Studio Ghibli Collection: Whisper of the Heart

January 4, 2005 on 9:28 pm | In Whisper of the Heart | 3 Comments

Excellence resides in the hearts of the animators at Studio Ghibli. Whisper of the Heart (literal title: If you listen closely) is the Studio Ghibli film not directed by Takahata Isao or Miyazaki Hayao. Kondo Yoshifumi took control of this project, and would have been likely to produce more excellent works had he not passed away three years after the completion of this one.

Whisper of the Heart is one of those brilliant films for which no description comes easily. Tsukishima Shizuku is about to enter high school. When she “should” be studying, she reads books. Shizuku notices that someone named Amasawa Seiji has borrowed many of the books she reads before her. In Shizuku’s mind, Amasawa Seiji becomes an idealised model of dreaminess.
Shizuku comes to meet a boy who turns out to be Seiji but neglects to mention this fact for some time. Seiji is dedicated to the creation of violins, and wishes to go to Italy to apprentice and find if he has talent. This inspires Shizuku to write a story based upon Baron, a cat doll from the antique store owned by Seiji’s grandfather.

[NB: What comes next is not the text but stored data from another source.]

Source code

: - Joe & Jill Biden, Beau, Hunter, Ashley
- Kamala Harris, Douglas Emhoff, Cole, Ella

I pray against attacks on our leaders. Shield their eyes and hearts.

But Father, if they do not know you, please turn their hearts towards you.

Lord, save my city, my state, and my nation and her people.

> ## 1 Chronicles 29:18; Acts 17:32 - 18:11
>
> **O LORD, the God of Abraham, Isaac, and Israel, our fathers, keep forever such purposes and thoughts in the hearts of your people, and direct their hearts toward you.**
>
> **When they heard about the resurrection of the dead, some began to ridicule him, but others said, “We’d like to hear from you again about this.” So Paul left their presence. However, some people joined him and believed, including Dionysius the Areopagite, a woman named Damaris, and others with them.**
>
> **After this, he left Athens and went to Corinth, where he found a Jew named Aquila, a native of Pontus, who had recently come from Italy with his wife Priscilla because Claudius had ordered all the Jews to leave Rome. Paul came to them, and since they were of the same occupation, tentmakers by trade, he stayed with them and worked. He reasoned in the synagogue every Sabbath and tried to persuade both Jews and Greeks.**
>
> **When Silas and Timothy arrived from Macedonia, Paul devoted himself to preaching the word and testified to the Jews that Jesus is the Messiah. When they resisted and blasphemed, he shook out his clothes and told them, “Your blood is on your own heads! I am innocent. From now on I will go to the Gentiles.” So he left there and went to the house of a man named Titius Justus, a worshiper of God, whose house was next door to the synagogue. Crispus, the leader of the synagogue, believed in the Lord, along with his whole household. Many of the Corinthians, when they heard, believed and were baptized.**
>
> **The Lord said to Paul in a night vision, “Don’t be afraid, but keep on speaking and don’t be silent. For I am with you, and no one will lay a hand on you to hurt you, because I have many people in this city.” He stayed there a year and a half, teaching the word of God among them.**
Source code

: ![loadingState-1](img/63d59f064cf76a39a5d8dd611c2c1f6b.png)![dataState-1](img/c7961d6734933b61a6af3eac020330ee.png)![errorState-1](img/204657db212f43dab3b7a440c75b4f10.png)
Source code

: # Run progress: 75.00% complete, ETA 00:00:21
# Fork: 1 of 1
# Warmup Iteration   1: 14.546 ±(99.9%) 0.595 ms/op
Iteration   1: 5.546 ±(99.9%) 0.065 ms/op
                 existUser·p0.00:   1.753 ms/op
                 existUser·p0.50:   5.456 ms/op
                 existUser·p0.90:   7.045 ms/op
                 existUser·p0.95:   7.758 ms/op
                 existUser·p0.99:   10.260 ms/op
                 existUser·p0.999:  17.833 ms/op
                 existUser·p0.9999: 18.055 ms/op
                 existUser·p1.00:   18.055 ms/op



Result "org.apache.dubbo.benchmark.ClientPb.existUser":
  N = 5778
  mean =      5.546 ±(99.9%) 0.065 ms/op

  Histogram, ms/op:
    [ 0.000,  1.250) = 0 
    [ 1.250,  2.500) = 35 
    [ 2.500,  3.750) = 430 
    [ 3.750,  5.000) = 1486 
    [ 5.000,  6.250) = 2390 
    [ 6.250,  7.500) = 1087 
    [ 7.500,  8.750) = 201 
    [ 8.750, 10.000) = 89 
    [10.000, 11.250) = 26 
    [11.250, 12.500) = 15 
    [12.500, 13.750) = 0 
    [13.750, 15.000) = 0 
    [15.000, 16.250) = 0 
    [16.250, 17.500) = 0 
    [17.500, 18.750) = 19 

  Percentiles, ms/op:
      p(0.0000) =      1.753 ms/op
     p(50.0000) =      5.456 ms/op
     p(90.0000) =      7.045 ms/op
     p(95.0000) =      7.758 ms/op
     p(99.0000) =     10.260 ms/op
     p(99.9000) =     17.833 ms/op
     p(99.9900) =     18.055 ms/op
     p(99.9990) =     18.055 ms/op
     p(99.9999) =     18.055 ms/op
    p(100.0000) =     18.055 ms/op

Shizuku’s struggle is likely to resonate with people who have attempted self-expression. She is an “unpolished precious stone”, with the film revealing the encouraging message that not everything has to be perfect right out. Mastery can take years, and instead of frustration one should feel pride in their work. This is an important message, and encouraging. It is certainly better than telling children that they “ain’t got nothin’, so don’t bother tryin'”. It’s not really moralising, so much as it is character building. While characters sometimes complain about their preaching, nothing really comes across as annoyingly preachy.
The film is capped by a ridiculous, overly ideal ending, but this does not matter. The point at which it leaves is quite beautiful, in a nice way. It is unbelievable, but this is in no way an issue. The joy that it instills in the heart of man is well worth it despite any impracticalities associated.

Miyazaki scripted Whisper of the Heart, but Kondo is given more than ample space to express himself. This feels like no other Studio Ghibli film, despite their uniform character design. Shizuku is a character that tries to throw herself into stories, such as following a stray cat in the hope that it will lead her to a new world. In a way, it does: she discovers the World Emporium, a shop that is practically overflowing with inspiration.

Kondo has no difficulty in letting big moments carry the viewer away; there is a whole segment devoted to singing the movie’s theme that starts out uncertainly and grows and grows until there is some sort of magic in the air, and it’s almost sad to see it end. This scene prospers due to a lack of editing and the characters’ refusal to be shy. This is definitely a highlight of the film.

There is another point where-in the World Emporium owner fixes a “Porco Rosso” clock and takes the time to tell Shizuku the tale behind the clock – interesting stuff not related to the plot but somehow still an integral part of the film. Due to the focus on Shizuku at all times, this does not bear the burden of making the film too sprawling and hard to follow. If anything, it becomes more personal.

Kondo has some interesting visual ideas, particularly the best symbol of death ever that doesn’t actually end with a death. The story that Shizuku writes based around Baron shows up in several scenes, and not only is it an interesting story but it is presented in an incredible way, like a sort of jewelled version of the film. As excerpts it works really well, not having much to do with the story at hand, but frequently giving Shizuku inspiration which is quite elating.

The film’s theme is “Take Me Home, Country Roads”. It gets the movie off to a bad start – Olivia Newton-John singing an anime theme, man! – But as Miyazaki transforms the song into Japanese, and the lyrics more appropriate to teenaged girls, it becomes personal and a huge part of the film’s feel. There’s also a cynical version of the song named “Concrete Roads” that seems quite funny coming out of the mouth of a teenaged girl but would sound really quite bad coming from Miyazaki himself. Times like these make one glad for ciphers. Nomi Yuji’s score is practically never ending, and really quite inspirational every step of the way – a real companion for Shizuku.

Whisper of the Heart is an easy film that promotes a feeling in the end. It’s very hard to come out of it not feeling good, due to its delightful resonance.

Studio Ghibli Collection playing at the Valhalla and Chauvel cinemas until January 16 2005.